> Exercise requirements:
Answer these questions from the text on the Makati mayoral race:
1. During which years was Pablo Cortes vice mayor of Makati?
2. Who ran for vice mayor under the Coalicion Nacionalista?
3. Who won the race for mayor?

> Text excerpt:
--

His challenger for mayor was former vice mayor Pablo Cortes, candidate of the newly-formed Popular Front. He was Makati vice mayor from 1922 to 1934, during the administration of then-mayor Nicanor F. Garcia. His vice-mayoral running mate was incumbent councilor Martin Santos.

At the time, Philippine politics was dominated by the Nacionalistas, who were opposed by several parties, among them the Popular Front, Partido Democrata Nacional, and the Young Philippines Party.

==Candidates==

===Coalicion Nacionalista===

| Name | Party |  |
For Mayor
| Jose Daniel S. Villena Sr. |  | Nacionalista |
For Vice Mayor
| Deogracias Luciano |  | Nacionalista |

===Popular Front===

| Name | Party |  |
For Mayor
| Pablo C. Cortes |  | Popular Front |
For Vice Mayor
| Martin Santos |  | Popular Front |

==Results==
===Mayor===
Incumbent mayor Jose D. Villena defeated former vice mayor Pablo Cortes.

--

> Available data:

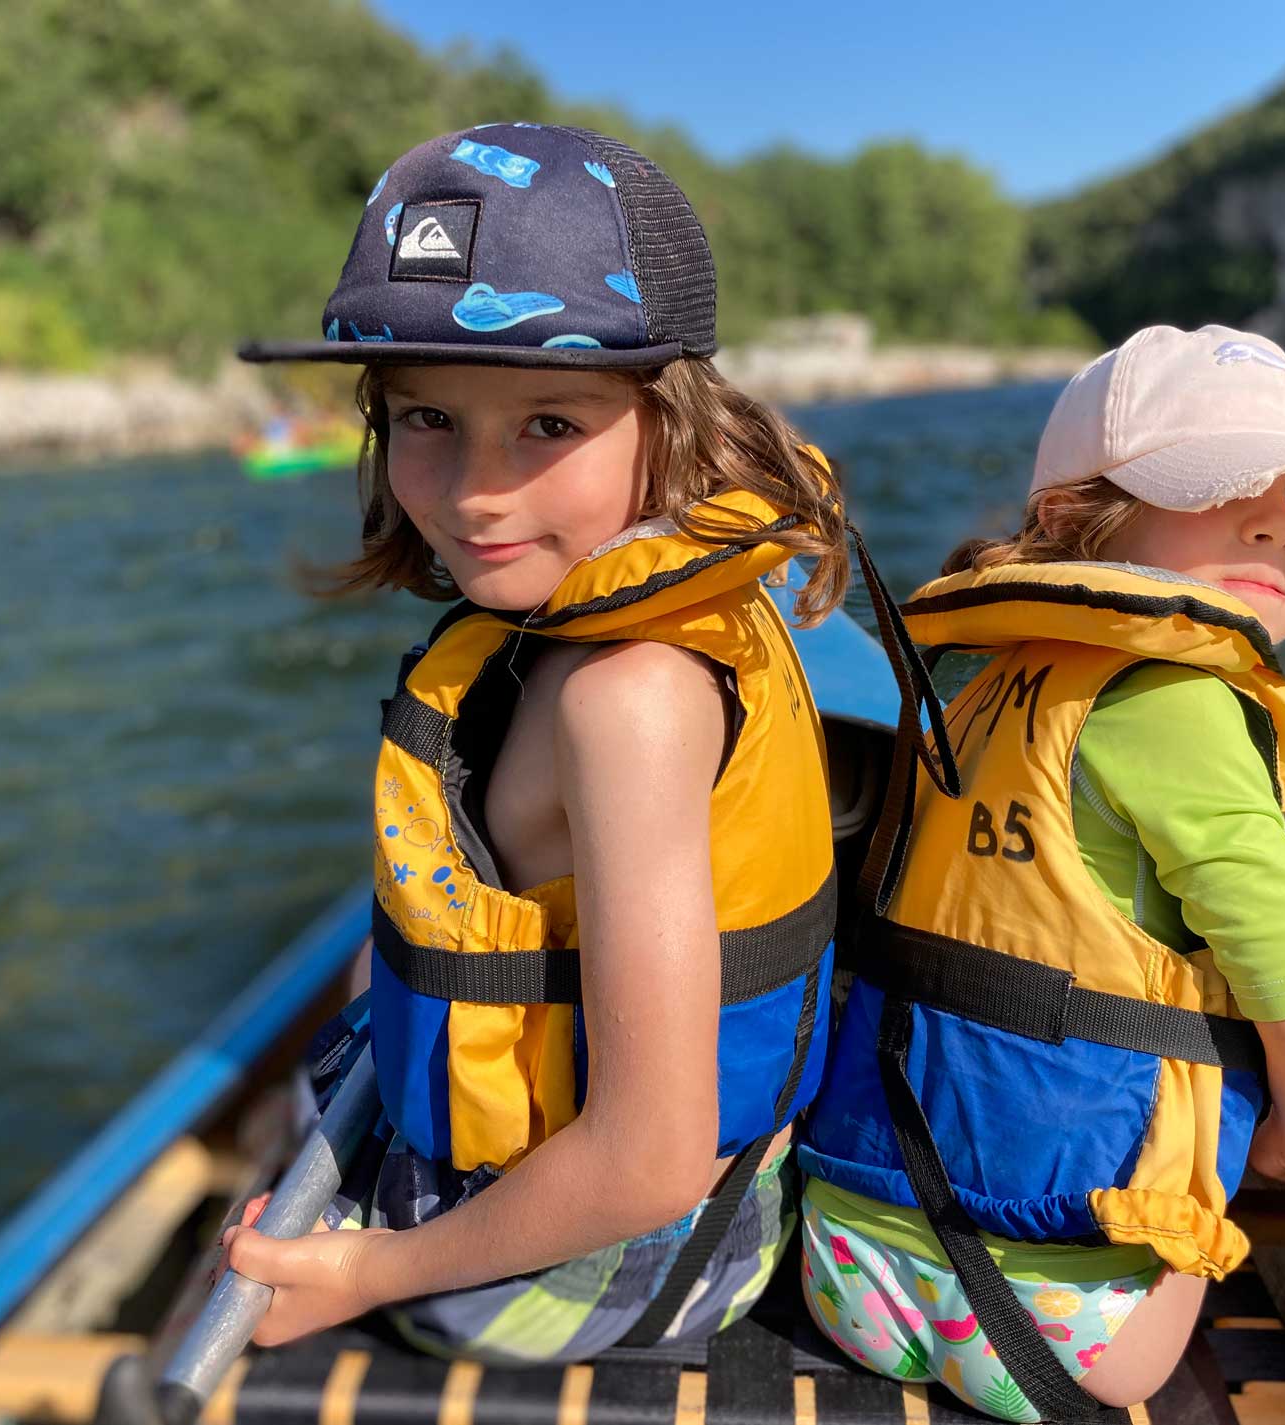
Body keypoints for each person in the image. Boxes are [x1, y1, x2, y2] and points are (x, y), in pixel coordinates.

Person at [219, 123, 851, 1363]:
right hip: (678, 1207)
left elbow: (649, 1159)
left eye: (548, 425)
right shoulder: (681, 596)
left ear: (676, 422)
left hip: (625, 1257)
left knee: (266, 1195)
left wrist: (365, 1272)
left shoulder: (630, 699)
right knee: (333, 1047)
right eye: (426, 419)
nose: (472, 492)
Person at [797, 325, 1285, 1421]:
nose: (1275, 518)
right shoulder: (1175, 705)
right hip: (1068, 1326)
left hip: (844, 1257)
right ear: (1070, 518)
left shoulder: (982, 674)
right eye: (1221, 482)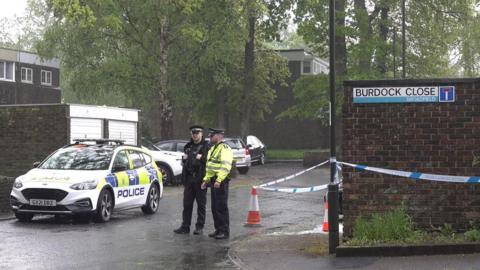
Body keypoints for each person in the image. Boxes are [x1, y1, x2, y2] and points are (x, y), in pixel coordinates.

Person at [174, 125, 209, 235]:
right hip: (189, 179)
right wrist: (183, 160)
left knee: (201, 205)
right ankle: (185, 227)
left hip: (200, 179)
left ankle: (199, 227)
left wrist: (202, 158)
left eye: (197, 133)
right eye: (193, 133)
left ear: (201, 134)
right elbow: (185, 162)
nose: (195, 135)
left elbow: (210, 161)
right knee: (187, 205)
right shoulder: (188, 146)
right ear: (191, 134)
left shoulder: (206, 146)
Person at [201, 128, 233, 240]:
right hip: (214, 180)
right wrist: (206, 180)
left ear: (219, 136)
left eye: (211, 135)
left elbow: (225, 166)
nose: (210, 137)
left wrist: (219, 180)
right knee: (215, 207)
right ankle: (218, 229)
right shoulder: (213, 148)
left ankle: (224, 231)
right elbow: (210, 166)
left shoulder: (225, 148)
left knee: (221, 206)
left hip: (221, 181)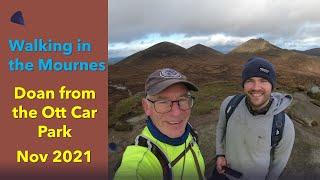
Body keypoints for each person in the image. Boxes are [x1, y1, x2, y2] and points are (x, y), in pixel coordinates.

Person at [115, 68, 205, 180]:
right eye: (163, 102)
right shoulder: (141, 159)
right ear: (146, 107)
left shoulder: (190, 131)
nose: (176, 113)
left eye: (182, 99)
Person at [215, 57, 295, 180]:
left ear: (272, 86)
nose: (256, 87)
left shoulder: (284, 125)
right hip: (224, 173)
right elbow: (221, 128)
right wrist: (220, 154)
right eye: (250, 80)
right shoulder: (229, 104)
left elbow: (279, 164)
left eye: (263, 80)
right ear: (243, 84)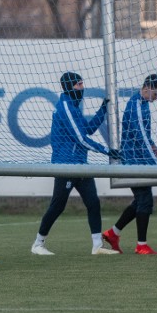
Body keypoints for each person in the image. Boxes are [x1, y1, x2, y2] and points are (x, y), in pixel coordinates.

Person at [31, 72, 120, 256]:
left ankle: (97, 246)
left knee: (93, 203)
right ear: (70, 86)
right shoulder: (65, 107)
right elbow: (81, 139)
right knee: (58, 205)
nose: (82, 88)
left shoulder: (73, 106)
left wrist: (102, 109)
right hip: (66, 165)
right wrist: (106, 150)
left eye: (82, 84)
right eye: (79, 84)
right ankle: (38, 244)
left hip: (80, 164)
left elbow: (86, 130)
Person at [102, 74, 157, 255]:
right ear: (147, 87)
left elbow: (143, 133)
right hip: (133, 161)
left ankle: (113, 233)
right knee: (145, 200)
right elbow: (139, 135)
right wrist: (155, 163)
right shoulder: (136, 105)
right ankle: (141, 245)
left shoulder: (143, 104)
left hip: (140, 160)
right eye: (156, 94)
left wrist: (152, 145)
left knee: (141, 200)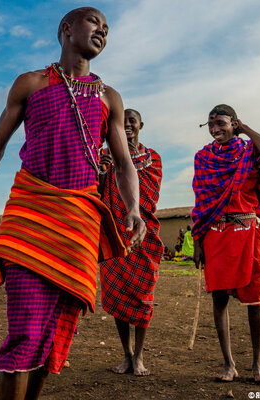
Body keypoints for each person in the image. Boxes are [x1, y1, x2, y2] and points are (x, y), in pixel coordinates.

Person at [0, 7, 146, 400]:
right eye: (93, 22)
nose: (102, 30)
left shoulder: (109, 97)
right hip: (30, 215)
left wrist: (133, 208)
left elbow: (122, 163)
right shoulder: (31, 84)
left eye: (107, 28)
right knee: (26, 332)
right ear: (66, 29)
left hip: (79, 224)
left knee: (53, 337)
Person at [192, 104, 260, 383]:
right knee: (219, 300)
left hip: (248, 234)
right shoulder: (203, 157)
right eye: (210, 125)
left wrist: (243, 127)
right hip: (216, 233)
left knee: (254, 299)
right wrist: (198, 242)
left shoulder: (249, 150)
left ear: (233, 123)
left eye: (220, 123)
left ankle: (258, 363)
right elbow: (201, 202)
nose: (215, 129)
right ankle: (228, 364)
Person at [98, 108, 162, 376]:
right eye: (121, 123)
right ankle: (126, 354)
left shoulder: (152, 159)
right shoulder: (103, 156)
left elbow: (151, 196)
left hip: (142, 234)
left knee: (143, 296)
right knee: (116, 295)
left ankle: (139, 356)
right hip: (113, 234)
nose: (126, 126)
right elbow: (97, 193)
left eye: (131, 122)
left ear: (141, 125)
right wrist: (102, 174)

--

> Exercise solution:
1. 1922 to 1934
2. Deogracias Luciano
3. Incumbent mayor Jose D. Villena